__PERSYARATAN TUGAS A__: Gandakan seluruh baris rekaman di bawah ini secara persis, dari awal sampai akhir. Gambar pada rekaman tidak perlu disertakan dalam jawaban.

Pitutur Luhur: Janma Tan Kena Ingina

 Oleh: Temu Sutrisno/Wakil Sekretaris Paguyuban Kesenian Eko Wandowo Sulawesi Tengah

 

Giri lungsi janma tan kena ingina – Jangan sekali-kali menghina manusia, karena setiap manusia memiliki kelebihan masing-masing. Sebuah pesan sederhana, namun menyimpan makna mendalam tentang kebijaksanaan, kerendahan hati, dan penghargaan terhadap sesama. 

Secara filosofis, pepatah ini mengajarkan kita untuk sadar bahwa manusia memiliki keterbatasan dalam menilai. Apa yang kita lihat hanyalah lapisan luar, sementara hakikat seseorang sering tersembunyi di balik sikap dan perbuatannya. Dalam filsafat Jawa, manusia ibarat samodra luas, dalam, dan penuh misteri. Kita tidak pernah tahu apa yang ada di dasar lautan hati dan pikiran orang lain.

Menghina orang berarti menempatkan diri kita seolah paling tahu, paling benar, dan paling tinggi. Padahal, bisa jadi orang yang kita remehkan justru memiliki ilmu, pengalaman, atau kebijaksanaan yang jauh melampaui kita. Pitutur ini mengajarkan introspeksisebelum menilai orang lain, pandanglah diri sendiri terlebih dahulu.

[Transkripsi isi halaman]
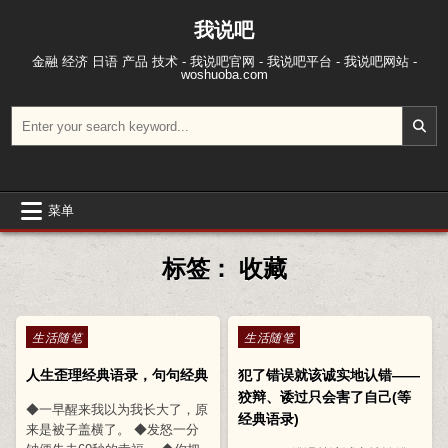
跳至内容
我说吧
金融 经济 日语 产品 技术 - 我说吧官网 - 我说吧平台 - 我说吧网站 -
woshuoba.com
搜索：
菜单
标签：
收藏
Posted in
Posted in
生活随笔
生活随笔
人生歪理经典语录，句句经典
犯了错误就该诚实地认错——
狡辩、诿过只会害了自己(等
◆一早醒来我以为我长大了，原
经典语录)
来是被子盖横了。 ◆发怒一分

__PERSYARATAN TUGAS B__: Tuliskan persis satu bagian teks sumber tentang pitutur luhur: mulai dari kata-kata yang memuat "Menghina orang berarti", lalu berhenti setelah "sendiri terlebih dahulu.".

__JAWABAN A__:
跳至内容
我说吧
金融 经济 日语 产品 技术 - 我说吧官网 - 我说吧平台 - 我说吧网站 -
woshuoba.com
搜索：
菜单
标签：
收藏
Posted in
Posted in
生活随笔
生活随笔
人生歪理经典语录，句句经典
犯了错误就该诚实地认错——
狡辩、诿过只会害了自己(等
◆一早醒来我以为我长大了，原
经典语录)
来是被子盖横了。 ◆发怒一分

__JAWABAN B__:
Menghina orang berarti menempatkan diri kita seolah paling tahu, paling benar, dan paling tinggi. Padahal, bisa jadi orang yang kita remehkan justru memiliki ilmu, pengalaman, atau kebijaksanaan yang jauh melampaui kita. Pitutur ini mengajarkan introspeksisebelum menilai orang lain, pandanglah diri sendiri terlebih dahulu.